THE TASK: Output the data in full. Keep every entry exactly as written.

ENTRIES SUPPLIED:
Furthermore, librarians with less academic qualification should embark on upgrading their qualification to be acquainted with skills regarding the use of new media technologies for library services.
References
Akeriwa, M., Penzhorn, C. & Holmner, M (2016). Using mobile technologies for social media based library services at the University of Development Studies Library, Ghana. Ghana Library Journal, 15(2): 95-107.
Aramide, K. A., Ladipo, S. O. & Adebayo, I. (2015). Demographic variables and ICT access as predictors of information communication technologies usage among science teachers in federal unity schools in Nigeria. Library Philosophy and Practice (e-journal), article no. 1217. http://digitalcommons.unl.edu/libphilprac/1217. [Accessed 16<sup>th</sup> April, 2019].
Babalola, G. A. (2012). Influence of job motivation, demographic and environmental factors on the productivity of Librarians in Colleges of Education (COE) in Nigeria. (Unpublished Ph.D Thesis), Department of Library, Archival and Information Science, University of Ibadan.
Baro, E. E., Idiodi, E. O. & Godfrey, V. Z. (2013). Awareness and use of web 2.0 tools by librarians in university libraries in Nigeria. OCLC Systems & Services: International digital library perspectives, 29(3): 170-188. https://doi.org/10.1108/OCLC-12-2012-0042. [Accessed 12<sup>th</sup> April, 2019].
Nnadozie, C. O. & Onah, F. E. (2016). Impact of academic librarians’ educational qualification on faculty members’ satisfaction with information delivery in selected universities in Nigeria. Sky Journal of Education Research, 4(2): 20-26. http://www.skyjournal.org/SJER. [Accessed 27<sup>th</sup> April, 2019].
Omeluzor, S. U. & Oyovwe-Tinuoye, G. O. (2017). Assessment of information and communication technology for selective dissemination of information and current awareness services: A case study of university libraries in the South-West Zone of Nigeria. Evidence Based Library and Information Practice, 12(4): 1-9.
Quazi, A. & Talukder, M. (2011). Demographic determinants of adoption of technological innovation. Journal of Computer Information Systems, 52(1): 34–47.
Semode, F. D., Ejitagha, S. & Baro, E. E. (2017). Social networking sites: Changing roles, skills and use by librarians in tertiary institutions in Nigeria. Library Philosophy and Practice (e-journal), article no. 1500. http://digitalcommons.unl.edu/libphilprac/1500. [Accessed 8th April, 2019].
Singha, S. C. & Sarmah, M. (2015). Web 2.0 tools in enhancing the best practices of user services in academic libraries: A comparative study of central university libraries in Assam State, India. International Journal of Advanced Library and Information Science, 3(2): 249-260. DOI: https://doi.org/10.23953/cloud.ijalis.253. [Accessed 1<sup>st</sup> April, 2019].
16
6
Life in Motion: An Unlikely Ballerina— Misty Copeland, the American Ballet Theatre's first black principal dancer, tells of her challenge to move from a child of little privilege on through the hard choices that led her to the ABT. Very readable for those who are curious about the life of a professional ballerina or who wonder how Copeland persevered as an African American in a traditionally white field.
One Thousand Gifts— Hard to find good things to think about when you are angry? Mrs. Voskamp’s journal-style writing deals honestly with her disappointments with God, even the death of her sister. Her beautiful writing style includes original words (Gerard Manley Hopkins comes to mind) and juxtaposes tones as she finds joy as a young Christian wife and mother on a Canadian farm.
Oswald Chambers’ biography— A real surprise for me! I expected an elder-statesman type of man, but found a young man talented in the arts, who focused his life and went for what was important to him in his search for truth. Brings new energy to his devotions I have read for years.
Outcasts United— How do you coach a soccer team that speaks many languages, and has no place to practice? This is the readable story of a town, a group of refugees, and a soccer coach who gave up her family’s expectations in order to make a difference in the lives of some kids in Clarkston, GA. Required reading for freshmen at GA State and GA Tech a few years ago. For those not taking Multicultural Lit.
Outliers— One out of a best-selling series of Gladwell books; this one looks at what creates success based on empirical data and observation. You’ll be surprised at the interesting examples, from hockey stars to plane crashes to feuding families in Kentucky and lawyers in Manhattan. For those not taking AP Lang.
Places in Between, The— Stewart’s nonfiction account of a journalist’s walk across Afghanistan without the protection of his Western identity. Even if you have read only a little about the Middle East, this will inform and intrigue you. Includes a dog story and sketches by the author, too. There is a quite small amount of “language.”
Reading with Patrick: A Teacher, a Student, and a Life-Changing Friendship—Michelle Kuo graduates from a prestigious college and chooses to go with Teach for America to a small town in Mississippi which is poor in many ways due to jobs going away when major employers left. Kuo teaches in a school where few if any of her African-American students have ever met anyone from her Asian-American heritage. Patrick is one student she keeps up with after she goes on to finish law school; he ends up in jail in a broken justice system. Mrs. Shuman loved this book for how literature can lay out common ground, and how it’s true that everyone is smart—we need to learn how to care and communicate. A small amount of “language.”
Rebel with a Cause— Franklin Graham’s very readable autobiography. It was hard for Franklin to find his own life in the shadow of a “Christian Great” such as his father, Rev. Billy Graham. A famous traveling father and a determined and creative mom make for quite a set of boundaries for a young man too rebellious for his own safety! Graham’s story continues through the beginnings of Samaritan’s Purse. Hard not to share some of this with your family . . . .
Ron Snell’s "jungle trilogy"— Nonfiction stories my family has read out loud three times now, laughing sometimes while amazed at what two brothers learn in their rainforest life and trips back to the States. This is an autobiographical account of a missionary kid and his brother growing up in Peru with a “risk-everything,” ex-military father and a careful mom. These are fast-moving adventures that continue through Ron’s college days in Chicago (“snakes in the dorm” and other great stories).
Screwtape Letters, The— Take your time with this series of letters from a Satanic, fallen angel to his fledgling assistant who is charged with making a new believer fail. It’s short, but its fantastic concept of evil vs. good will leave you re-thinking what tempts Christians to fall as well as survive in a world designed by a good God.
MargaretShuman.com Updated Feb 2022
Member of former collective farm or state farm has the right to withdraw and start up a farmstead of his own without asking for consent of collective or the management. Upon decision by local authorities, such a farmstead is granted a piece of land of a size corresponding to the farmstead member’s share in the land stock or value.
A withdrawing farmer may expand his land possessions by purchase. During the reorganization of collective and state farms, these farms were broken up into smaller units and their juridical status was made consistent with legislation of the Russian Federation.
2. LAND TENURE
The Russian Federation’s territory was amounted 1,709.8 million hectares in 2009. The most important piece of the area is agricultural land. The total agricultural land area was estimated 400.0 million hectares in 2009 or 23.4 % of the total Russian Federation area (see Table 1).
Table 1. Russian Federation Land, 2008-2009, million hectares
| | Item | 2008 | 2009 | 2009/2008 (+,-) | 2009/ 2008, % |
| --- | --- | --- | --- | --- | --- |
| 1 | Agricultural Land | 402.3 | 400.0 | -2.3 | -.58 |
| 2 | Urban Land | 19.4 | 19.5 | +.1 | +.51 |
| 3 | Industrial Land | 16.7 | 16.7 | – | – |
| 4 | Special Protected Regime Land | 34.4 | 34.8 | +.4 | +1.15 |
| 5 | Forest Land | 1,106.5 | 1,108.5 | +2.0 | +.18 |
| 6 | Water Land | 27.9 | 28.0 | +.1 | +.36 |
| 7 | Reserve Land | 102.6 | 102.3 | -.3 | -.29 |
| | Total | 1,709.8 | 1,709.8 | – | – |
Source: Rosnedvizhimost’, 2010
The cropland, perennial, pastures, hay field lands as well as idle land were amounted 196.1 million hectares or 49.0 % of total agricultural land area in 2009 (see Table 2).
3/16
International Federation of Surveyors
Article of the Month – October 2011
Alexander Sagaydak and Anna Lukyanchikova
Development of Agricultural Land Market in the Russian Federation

RESPONSE FOR THIS EXERCISE:
Furthermore, librarians with less academic qualification should embark on upgrading their qualification to be acquainted with skills regarding the use of new media technologies for library services.
References
Akeriwa, M., Penzhorn, C. & Holmner, M (2016). Using mobile technologies for social media based library services at the University of Development Studies Library, Ghana. Ghana Library Journal, 15(2): 95-107.
Aramide, K. A., Ladipo, S. O. & Adebayo, I. (2015). Demographic variables and ICT access as predictors of information communication technologies usage among science teachers in federal unity schools in Nigeria. Library Philosophy and Practice (e-journal), article no. 1217. http://digitalcommons.unl.edu/libphilprac/1217. [Accessed 16<sup>th</sup> April, 2019].
Babalola, G. A. (2012). Influence of job motivation, demographic and environmental factors on the productivity of Librarians in Colleges of Education (COE) in Nigeria. (Unpublished Ph.D Thesis), Department of Library, Archival and Information Science, University of Ibadan.
Baro, E. E., Idiodi, E. O. & Godfrey, V. Z. (2013). Awareness and use of web 2.0 tools by librarians in university libraries in Nigeria. OCLC Systems & Services: International digital library perspectives, 29(3): 170-188. https://doi.org/10.1108/OCLC-12-2012-0042. [Accessed 12<sup>th</sup> April, 2019].
Nnadozie, C. O. & Onah, F. E. (2016). Impact of academic librarians’ educational qualification on faculty members’ satisfaction with information delivery in selected universities in Nigeria. Sky Journal of Education Research, 4(2): 20-26. http://www.skyjournal.org/SJER. [Accessed 27<sup>th</sup> April, 2019].
Omeluzor, S. U. & Oyovwe-Tinuoye, G. O. (2017). Assessment of information and communication technology for selective dissemination of information and current awareness services: A case study of university libraries in the South-West Zone of Nigeria. Evidence Based Library and Information Practice, 12(4): 1-9.
Quazi, A. & Talukder, M. (2011). Demographic determinants of adoption of technological innovation. Journal of Computer Information Systems, 52(1): 34–47.
Semode, F. D., Ejitagha, S. & Baro, E. E. (2017). Social networking sites: Changing roles, skills and use by librarians in tertiary institutions in Nigeria. Library Philosophy and Practice (e-journal), article no. 1500. http://digitalcommons.unl.edu/libphilprac/1500. [Accessed 8th April, 2019].
Singha, S. C. & Sarmah, M. (2015). Web 2.0 tools in enhancing the best practices of user services in academic libraries: A comparative study of central university libraries in Assam State, India. International Journal of Advanced Library and Information Science, 3(2): 249-260. DOI: https://doi.org/10.23953/cloud.ijalis.253. [Accessed 1<sup>st</sup> April, 2019].
16
6
Life in Motion: An Unlikely Ballerina— Misty Copeland, the American Ballet Theatre's first black principal dancer, tells of her challenge to move from a child of little privilege on through the hard choices that led her to the ABT. Very readable for those who are curious about the life of a professional ballerina or who wonder how Copeland persevered as an African American in a traditionally white field.
One Thousand Gifts— Hard to find good things to think about when you are angry? Mrs. Voskamp’s journal-style writing deals honestly with her disappointments with God, even the death of her sister. Her beautiful writing style includes original words (Gerard Manley Hopkins comes to mind) and juxtaposes tones as she finds joy as a young Christian wife and mother on a Canadian farm.
Oswald Chambers’ biography— A real surprise for me! I expected an elder-statesman type of man, but found a young man talented in the arts, who focused his life and went for what was important to him in his search for truth. Brings new energy to his devotions I have read for years.
Outcasts United— How do you coach a soccer team that speaks many languages, and has no place to practice? This is the readable story of a town, a group of refugees, and a soccer coach who gave up her family’s expectations in order to make a difference in the lives of some kids in Clarkston, GA. Required reading for freshmen at GA State and GA Tech a few years ago. For those not taking Multicultural Lit.
Outliers— One out of a best-selling series of Gladwell books; this one looks at what creates success based on empirical data and observation. You’ll be surprised at the interesting examples, from hockey stars to plane crashes to feuding families in Kentucky and lawyers in Manhattan. For those not taking AP Lang.
Places in Between, The— Stewart’s nonfiction account of a journalist’s walk across Afghanistan without the protection of his Western identity. Even if you have read only a little about the Middle East, this will inform and intrigue you. Includes a dog story and sketches by the author, too. There is a quite small amount of “language.”
Reading with Patrick: A Teacher, a Student, and a Life-Changing Friendship—Michelle Kuo graduates from a prestigious college and chooses to go with Teach for America to a small town in Mississippi which is poor in many ways due to jobs going away when major employers left. Kuo teaches in a school where few if any of her African-American students have ever met anyone from her Asian-American heritage. Patrick is one student she keeps up with after she goes on to finish law school; he ends up in jail in a broken justice system. Mrs. Shuman loved this book for how literature can lay out common ground, and how it’s true that everyone is smart—we need to learn how to care and communicate. A small amount of “language.”
Rebel with a Cause— Franklin Graham’s very readable autobiography. It was hard for Franklin to find his own life in the shadow of a “Christian Great” such as his father, Rev. Billy Graham. A famous traveling father and a determined and creative mom make for quite a set of boundaries for a young man too rebellious for his own safety! Graham’s story continues through the beginnings of Samaritan’s Purse. Hard not to share some of this with your family . . . .
Ron Snell’s "jungle trilogy"— Nonfiction stories my family has read out loud three times now, laughing sometimes while amazed at what two brothers learn in their rainforest life and trips back to the States. This is an autobiographical account of a missionary kid and his brother growing up in Peru with a “risk-everything,” ex-military father and a careful mom. These are fast-moving adventures that continue through Ron’s college days in Chicago (“snakes in the dorm” and other great stories).
Screwtape Letters, The— Take your time with this series of letters from a Satanic, fallen angel to his fledgling assistant who is charged with making a new believer fail. It’s short, but its fantastic concept of evil vs. good will leave you re-thinking what tempts Christians to fall as well as survive in a world designed by a good God.
MargaretShuman.com Updated Feb 2022
Member of former collective farm or state farm has the right to withdraw and start up a farmstead of his own without asking for consent of collective or the management. Upon decision by local authorities, such a farmstead is granted a piece of land of a size corresponding to the farmstead member’s share in the land stock or value.
A withdrawing farmer may expand his land possessions by purchase. During the reorganization of collective and state farms, these farms were broken up into smaller units and their juridical status was made consistent with legislation of the Russian Federation.
2. LAND TENURE
The Russian Federation’s territory was amounted 1,709.8 million hectares in 2009. The most important piece of the area is agricultural land. The total agricultural land area was estimated 400.0 million hectares in 2009 or 23.4 % of the total Russian Federation area (see Table 1).
Table 1. Russian Federation Land, 2008-2009, million hectares
| | Item | 2008 | 2009 | 2009/2008 (+,-) | 2009/ 2008, % |
| --- | --- | --- | --- | --- | --- |
| 1 | Agricultural Land | 402.3 | 400.0 | -2.3 | -.58 |
| 2 | Urban Land | 19.4 | 19.5 | +.1 | +.51 |
| 3 | Industrial Land | 16.7 | 16.7 | – | – |
| 4 | Special Protected Regime Land | 34.4 | 34.8 | +.4 | +1.15 |
| 5 | Forest Land | 1,106.5 | 1,108.5 | +2.0 | +.18 |
| 6 | Water Land | 27.9 | 28.0 | +.1 | +.36 |
| 7 | Reserve Land | 102.6 | 102.3 | -.3 | -.29 |
| | Total | 1,709.8 | 1,709.8 | – | – |
Source: Rosnedvizhimost’, 2010
The cropland, perennial, pastures, hay field lands as well as idle land were amounted 196.1 million hectares or 49.0 % of total agricultural land area in 2009 (see Table 2).
3/16
International Federation of Surveyors
Article of the Month – October 2011
Alexander Sagaydak and Anna Lukyanchikova
Development of Agricultural Land Market in the Russian Federation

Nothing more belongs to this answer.